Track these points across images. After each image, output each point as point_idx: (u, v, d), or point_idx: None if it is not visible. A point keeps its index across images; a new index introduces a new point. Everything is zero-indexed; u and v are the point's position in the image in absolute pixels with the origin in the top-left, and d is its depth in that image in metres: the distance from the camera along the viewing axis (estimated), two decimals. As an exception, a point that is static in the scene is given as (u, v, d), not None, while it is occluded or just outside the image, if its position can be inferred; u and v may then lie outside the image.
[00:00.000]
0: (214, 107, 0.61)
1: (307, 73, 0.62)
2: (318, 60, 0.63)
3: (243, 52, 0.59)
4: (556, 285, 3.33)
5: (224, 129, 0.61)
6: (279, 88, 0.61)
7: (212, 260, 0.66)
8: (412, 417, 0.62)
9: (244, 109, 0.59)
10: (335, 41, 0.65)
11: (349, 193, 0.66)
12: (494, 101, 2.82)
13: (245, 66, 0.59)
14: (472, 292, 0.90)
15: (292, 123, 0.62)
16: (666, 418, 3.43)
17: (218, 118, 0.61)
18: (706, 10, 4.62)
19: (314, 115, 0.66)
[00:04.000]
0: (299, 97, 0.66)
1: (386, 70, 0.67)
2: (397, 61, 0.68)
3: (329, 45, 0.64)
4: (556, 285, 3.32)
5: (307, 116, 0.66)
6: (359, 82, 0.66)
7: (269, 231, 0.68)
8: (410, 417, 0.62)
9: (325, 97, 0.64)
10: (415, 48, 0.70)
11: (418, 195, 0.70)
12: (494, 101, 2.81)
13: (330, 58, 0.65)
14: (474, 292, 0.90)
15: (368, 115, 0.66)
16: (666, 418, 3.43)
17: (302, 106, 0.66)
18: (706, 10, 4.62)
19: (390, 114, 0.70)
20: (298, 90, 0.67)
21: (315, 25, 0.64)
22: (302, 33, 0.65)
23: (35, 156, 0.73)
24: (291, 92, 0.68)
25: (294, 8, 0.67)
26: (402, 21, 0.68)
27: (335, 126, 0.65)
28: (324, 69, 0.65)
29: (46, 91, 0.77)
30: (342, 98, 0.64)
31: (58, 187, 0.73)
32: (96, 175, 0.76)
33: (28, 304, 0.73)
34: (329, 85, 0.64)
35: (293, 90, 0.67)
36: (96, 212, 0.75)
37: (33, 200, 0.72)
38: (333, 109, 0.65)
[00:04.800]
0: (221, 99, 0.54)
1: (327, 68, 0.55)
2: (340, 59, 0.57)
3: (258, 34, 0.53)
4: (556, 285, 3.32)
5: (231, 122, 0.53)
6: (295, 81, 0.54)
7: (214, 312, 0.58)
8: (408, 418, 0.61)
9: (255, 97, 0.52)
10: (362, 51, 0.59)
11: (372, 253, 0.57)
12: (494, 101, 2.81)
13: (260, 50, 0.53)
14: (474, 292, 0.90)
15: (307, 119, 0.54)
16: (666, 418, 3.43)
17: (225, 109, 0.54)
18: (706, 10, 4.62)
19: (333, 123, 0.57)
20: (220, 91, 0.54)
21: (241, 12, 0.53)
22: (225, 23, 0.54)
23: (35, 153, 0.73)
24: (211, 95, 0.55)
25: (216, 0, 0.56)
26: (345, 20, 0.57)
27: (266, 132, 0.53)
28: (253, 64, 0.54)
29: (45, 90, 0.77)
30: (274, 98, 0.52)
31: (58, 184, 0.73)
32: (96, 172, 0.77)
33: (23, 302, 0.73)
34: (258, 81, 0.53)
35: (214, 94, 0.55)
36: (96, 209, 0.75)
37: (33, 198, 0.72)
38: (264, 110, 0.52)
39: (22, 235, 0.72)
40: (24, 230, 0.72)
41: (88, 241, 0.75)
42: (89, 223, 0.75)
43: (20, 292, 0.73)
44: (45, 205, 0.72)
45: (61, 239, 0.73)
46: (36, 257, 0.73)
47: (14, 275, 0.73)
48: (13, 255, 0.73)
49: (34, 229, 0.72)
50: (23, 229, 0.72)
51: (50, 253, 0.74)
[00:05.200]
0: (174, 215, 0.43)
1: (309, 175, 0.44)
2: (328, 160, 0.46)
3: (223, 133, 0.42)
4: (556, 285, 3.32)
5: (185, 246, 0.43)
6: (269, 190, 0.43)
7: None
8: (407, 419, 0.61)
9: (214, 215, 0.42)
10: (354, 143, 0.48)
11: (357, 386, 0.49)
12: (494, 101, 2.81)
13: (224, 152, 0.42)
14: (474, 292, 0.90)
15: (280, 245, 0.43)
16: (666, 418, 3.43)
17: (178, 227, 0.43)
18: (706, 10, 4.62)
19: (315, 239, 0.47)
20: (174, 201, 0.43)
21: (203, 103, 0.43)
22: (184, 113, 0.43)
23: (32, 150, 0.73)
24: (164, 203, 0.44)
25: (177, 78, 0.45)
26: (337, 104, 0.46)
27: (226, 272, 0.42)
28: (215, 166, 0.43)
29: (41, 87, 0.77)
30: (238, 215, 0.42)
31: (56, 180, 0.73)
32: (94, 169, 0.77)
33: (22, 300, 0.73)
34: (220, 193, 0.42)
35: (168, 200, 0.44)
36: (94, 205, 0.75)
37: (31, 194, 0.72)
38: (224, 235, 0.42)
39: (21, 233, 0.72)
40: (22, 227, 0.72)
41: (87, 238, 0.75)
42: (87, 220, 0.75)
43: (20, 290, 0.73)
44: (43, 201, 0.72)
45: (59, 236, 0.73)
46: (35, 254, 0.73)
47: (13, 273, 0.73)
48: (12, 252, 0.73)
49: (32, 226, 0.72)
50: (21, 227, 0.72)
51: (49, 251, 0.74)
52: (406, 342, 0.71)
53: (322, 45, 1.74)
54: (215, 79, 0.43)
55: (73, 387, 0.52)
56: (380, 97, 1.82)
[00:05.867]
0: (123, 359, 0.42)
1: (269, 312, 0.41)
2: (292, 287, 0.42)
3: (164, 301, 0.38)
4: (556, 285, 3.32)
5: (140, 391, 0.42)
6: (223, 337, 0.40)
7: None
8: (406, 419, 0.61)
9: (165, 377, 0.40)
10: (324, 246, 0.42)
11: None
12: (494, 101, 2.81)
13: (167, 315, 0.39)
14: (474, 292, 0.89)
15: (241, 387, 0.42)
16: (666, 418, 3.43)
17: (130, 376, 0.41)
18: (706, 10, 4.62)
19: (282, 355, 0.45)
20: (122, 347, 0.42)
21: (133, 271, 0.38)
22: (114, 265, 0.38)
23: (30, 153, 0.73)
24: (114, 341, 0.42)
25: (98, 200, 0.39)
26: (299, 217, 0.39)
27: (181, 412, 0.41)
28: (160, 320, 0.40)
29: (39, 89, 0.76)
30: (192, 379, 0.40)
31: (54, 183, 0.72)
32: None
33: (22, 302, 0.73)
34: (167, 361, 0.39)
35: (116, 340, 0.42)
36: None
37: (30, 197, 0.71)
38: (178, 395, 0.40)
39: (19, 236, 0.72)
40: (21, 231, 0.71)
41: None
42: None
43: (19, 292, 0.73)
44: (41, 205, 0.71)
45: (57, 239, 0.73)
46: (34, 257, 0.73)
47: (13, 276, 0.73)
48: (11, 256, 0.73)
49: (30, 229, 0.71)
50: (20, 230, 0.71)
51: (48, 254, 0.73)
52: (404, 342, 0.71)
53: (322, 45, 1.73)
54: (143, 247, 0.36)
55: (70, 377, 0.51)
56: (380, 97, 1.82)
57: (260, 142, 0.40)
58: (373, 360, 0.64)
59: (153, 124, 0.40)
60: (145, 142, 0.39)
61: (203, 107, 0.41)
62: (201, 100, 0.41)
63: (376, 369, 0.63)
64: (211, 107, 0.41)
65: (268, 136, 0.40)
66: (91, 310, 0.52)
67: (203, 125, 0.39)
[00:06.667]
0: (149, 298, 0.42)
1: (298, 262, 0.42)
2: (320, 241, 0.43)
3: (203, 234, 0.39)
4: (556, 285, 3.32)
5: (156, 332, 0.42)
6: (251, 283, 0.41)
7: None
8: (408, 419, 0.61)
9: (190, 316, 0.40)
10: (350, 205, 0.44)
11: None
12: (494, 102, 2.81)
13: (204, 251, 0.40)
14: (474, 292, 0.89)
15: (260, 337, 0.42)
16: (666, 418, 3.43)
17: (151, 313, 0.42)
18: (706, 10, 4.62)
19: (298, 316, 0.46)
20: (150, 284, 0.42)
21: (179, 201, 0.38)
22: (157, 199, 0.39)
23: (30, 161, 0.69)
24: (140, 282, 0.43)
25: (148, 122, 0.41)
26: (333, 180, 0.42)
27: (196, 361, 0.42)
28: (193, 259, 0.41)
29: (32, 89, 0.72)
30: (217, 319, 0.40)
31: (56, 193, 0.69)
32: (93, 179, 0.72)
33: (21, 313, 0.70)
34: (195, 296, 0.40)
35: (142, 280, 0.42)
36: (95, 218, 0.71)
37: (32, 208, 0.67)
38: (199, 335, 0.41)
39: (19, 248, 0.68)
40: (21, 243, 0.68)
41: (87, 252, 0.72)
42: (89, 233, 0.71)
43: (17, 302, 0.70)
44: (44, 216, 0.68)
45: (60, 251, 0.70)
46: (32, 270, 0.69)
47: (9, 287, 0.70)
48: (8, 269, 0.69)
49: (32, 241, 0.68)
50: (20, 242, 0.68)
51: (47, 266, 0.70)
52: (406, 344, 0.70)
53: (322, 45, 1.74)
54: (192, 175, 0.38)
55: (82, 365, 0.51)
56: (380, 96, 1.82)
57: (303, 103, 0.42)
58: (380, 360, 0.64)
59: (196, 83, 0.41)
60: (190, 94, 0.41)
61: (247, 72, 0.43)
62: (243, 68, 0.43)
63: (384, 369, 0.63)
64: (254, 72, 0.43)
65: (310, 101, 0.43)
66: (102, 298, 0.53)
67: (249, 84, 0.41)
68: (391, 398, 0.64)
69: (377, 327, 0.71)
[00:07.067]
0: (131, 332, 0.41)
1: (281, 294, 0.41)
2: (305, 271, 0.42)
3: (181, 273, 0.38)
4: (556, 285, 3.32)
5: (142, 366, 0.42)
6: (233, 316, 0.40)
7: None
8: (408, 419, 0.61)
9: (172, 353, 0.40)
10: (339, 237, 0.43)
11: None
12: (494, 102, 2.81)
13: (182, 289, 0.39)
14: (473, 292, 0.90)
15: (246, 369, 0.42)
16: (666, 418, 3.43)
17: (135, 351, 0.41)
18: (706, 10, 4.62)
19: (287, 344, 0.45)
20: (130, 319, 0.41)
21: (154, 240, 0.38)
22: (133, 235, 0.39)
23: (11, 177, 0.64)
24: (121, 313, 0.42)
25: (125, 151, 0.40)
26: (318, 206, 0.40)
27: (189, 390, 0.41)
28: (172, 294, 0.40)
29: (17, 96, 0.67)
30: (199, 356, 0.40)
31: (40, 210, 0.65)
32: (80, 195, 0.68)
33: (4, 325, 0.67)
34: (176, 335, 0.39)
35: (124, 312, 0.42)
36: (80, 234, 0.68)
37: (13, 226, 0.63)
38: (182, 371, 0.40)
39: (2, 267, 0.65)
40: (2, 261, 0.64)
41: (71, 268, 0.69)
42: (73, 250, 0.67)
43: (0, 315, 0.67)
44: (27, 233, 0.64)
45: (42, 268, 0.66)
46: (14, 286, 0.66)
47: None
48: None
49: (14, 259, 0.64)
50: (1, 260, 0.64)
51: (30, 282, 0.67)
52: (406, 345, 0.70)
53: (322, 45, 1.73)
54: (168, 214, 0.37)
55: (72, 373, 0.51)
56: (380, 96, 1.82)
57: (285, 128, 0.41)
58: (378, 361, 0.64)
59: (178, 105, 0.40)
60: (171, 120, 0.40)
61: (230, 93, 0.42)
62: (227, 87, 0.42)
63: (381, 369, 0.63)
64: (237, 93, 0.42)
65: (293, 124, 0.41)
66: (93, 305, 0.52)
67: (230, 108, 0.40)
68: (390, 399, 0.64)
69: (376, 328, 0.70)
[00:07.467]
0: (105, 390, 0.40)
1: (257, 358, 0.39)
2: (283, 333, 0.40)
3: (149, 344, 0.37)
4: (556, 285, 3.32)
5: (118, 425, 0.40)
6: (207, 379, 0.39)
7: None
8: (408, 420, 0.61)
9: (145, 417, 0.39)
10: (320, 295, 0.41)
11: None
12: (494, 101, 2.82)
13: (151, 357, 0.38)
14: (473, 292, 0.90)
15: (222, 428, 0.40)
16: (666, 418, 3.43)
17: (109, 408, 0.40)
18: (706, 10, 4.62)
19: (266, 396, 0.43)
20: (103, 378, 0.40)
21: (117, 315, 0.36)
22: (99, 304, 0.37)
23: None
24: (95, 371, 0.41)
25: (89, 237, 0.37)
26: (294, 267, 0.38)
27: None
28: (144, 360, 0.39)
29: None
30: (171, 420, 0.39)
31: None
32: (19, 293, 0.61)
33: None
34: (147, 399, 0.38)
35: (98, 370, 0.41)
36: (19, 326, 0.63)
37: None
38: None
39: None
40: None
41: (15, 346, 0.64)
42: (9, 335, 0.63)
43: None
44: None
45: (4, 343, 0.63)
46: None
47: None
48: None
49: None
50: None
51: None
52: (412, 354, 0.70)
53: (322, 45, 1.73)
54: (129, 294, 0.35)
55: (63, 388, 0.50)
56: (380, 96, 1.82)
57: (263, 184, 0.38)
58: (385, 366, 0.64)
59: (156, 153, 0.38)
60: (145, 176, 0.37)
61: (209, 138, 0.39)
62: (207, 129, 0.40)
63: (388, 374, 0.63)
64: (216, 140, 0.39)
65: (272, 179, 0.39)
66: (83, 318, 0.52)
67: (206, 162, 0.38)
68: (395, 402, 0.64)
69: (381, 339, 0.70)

----

* _Problem_: The lines above, from the first through the one containing "4: (556, 285, 3.33)", must be restated word for word, with nothing added.

* _Solved problem_:
Track these points across images. After each image, output each point as point_idx: (u, v, d), or point_idx: None if it is not visible. A point keeps its index across images; a new index introduces a new point. Everything is zero-indexed; u and v are the point's position in the image in absolute pixels with the origin in the top-left, and d is its depth in that image in metres: the distance from the camera along the viewing axis (estimated), two decimals. As an exception, a point that is static in the scene is given as (u, v, d), not None, while it is occluded or just outside the image, if its position can be inferred; u and v may then lie outside the image.
[00:00.000]
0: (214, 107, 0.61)
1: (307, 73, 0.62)
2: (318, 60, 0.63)
3: (243, 52, 0.59)
4: (556, 285, 3.33)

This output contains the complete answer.